9 – Legacy Domains that 302 redirect or form a chain of redirects
When working with a large independent hotel brand in the US, which had undergone several rebrands over the past few years (quite common in the hospitality industry), it’s important to monitor how previous domain name requests behave.
This is easy to forget but it could be a simple semi-regular check of trying to crawl their old site using a tool like Oncrawl, or even a third party site that checks for status codes and redirects.
More often than not you’ll find the domain 302 redirects to the final destination (301 is always a best bet here) or it 302’s to a non-WWW version of the URL before jumping through several more redirects before hitting the final URL.
John Mueller of Google had stated before that they only follow 5 redirects before giving up, whilst it’s also known that for every redirect passed some of the link value is lost. For those reasons I prefer to stick to 301 redirects that are as clean as possible.
Redirect Path by Ayima is a great Chrome browser extension that will show you redirect statuses as you’re browsing the web.
Another way I’ve detected old domain names belonging to a client is by searching on Google for their phone number, using exact match quotes, or parts of their address.
A business like a hotel doesn’t often change address (at least part of it anyway) and you may find old directories/business profiles that link to an old domain.
Using a backlink tool like Majestic or Ahrefs might also show up some old links from previous domains, so this is a good port of call too – especially if you’re not in contact with the client directly.
10 – Dealing with Internal Search Content Badly
This is actually a topic I’ve written about before here at Oncrawl – but I’m including it again because I do still see problematic internal content happening “in the wild” very often.
I began this piece talking about Pingdom’s robots.txt directive issue which from my outside looked to be a fix to prevent content they were outputting from being crawled and indexed.

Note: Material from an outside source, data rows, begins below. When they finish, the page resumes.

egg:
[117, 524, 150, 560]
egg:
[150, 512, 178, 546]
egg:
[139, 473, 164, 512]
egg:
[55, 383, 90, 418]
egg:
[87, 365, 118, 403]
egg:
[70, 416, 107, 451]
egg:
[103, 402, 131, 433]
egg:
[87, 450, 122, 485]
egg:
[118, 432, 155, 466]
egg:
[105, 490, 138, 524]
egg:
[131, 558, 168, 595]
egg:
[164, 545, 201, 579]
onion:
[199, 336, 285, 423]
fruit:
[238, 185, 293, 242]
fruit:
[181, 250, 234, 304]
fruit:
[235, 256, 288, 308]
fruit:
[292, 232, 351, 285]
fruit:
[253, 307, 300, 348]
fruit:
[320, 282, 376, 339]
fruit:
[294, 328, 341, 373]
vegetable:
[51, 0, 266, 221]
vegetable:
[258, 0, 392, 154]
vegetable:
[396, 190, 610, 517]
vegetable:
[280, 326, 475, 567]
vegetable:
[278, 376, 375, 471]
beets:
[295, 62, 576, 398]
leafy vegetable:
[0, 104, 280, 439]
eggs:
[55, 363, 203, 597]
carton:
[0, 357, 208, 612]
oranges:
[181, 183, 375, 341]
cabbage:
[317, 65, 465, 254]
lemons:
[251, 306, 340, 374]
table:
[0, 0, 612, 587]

Any site which serves internal search results to Google as content, or which outputs lots of user generated content, needs to be very careful about the way in which they do so.

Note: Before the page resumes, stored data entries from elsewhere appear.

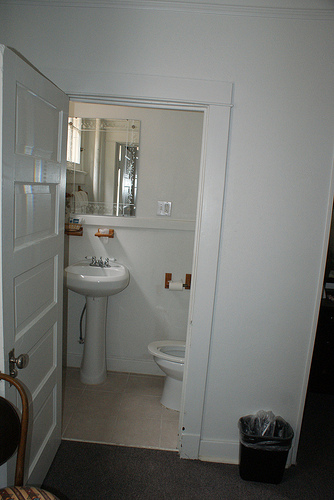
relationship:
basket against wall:
[237, 413, 294, 486] [179, 16, 325, 466]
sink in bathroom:
[63, 256, 131, 293] [60, 101, 194, 452]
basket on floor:
[237, 413, 294, 486] [39, 437, 332, 498]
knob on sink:
[105, 256, 117, 262] [86, 252, 117, 271]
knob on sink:
[83, 254, 98, 265] [64, 254, 128, 386]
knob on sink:
[104, 254, 114, 265] [64, 254, 128, 386]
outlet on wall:
[153, 197, 178, 214] [74, 106, 192, 373]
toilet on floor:
[146, 338, 183, 411] [61, 366, 180, 450]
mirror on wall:
[67, 115, 136, 219] [67, 100, 203, 365]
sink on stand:
[63, 256, 131, 297] [77, 295, 109, 386]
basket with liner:
[236, 408, 294, 478] [234, 410, 294, 454]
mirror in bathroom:
[67, 115, 136, 219] [70, 99, 186, 381]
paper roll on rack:
[159, 270, 204, 301] [159, 270, 192, 291]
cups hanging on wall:
[99, 228, 109, 244] [64, 225, 196, 376]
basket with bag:
[237, 413, 294, 486] [236, 409, 294, 451]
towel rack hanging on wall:
[65, 185, 89, 206] [68, 120, 88, 212]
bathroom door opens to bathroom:
[0, 44, 77, 484] [59, 93, 205, 459]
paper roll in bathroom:
[169, 281, 184, 291] [32, 180, 223, 473]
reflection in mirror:
[64, 116, 139, 201] [62, 112, 144, 218]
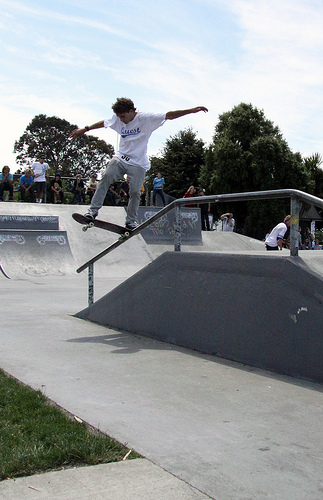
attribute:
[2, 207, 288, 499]
skateboarding park — silver, cemented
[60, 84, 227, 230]
one boy — grinding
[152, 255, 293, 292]
part of a line — cement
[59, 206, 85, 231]
edge of a skateboard — wooden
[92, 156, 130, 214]
part of a trouser — white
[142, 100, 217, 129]
left hand — extended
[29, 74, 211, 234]
skater doing a trick — caucasian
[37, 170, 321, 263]
grinding on a rail — skateboarder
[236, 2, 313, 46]
clouds — white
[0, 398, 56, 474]
grass — green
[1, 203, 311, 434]
skate park — grey color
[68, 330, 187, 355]
shadow — dark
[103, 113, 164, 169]
shirt — white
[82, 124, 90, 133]
watch — black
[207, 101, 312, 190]
trees — green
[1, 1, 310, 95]
sky — blue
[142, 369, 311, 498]
sidewalk — cement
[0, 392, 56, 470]
grass — green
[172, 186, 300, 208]
railing — metal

If a site is serving internal search results to Google in a very direct way then this may lead to a manual penalty of some kind. Google would likely see that as a bad user experience – they search for X, then land on a site where they then have to manually filter for what they want.
In some cases I believe it can be fine to serve internal content, it just depends on the context and circumstances. A job site for example may want to serve the latest job results which update nearly daily – so they almost have to deal with this.

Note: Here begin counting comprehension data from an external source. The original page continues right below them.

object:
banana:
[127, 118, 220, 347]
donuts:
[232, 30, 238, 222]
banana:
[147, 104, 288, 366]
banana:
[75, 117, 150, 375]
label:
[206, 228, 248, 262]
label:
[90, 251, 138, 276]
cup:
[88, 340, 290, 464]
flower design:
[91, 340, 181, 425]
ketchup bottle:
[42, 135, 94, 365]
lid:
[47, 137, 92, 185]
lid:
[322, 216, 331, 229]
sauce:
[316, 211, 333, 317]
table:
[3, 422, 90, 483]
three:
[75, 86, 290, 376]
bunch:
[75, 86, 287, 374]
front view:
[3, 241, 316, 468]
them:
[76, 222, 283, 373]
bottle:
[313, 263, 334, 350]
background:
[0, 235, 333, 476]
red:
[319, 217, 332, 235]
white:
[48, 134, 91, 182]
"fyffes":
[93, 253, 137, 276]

Indeed is a famous example of a job site that perhaps takes this too far, generating all kind of content based upon popular search queries (just see below for what can happen if you use this tactic).
Despite this though according to SEMRush data their organic traffic is doing great – but these are fine lines, and behaving like this puts you at high risk of a Google penalty.
Online retailer Wayfair.com is another brand that likes to sail close to the wind. With millions of indexed URL’s (and plenty of auto-generated keyword URL’s) they’re doing great in terms of organic traffic – but they’re high at risk of getting penalised for serving content in this manner to the search engines.
By implementing a proper site structure which involves categorising all content, building out the different parent/child hierarchies, even making use of tags or other custom taxonomies you could help aid customer and search crawler navigation.
Using tricks like the above might win in the short term but it’s unlikely to do much for you long term. This makes it key to get site structure right from the beginning, or to at least plan it properly in advance.
The 10 errors discussed in this article are some of the most common technical problems I encounter during site audits.
Correcting these errors on your site is a first step to making sure your site is technically healthy. Once these issues are corrected, technical audits can concentrate on issues that are specific to your site.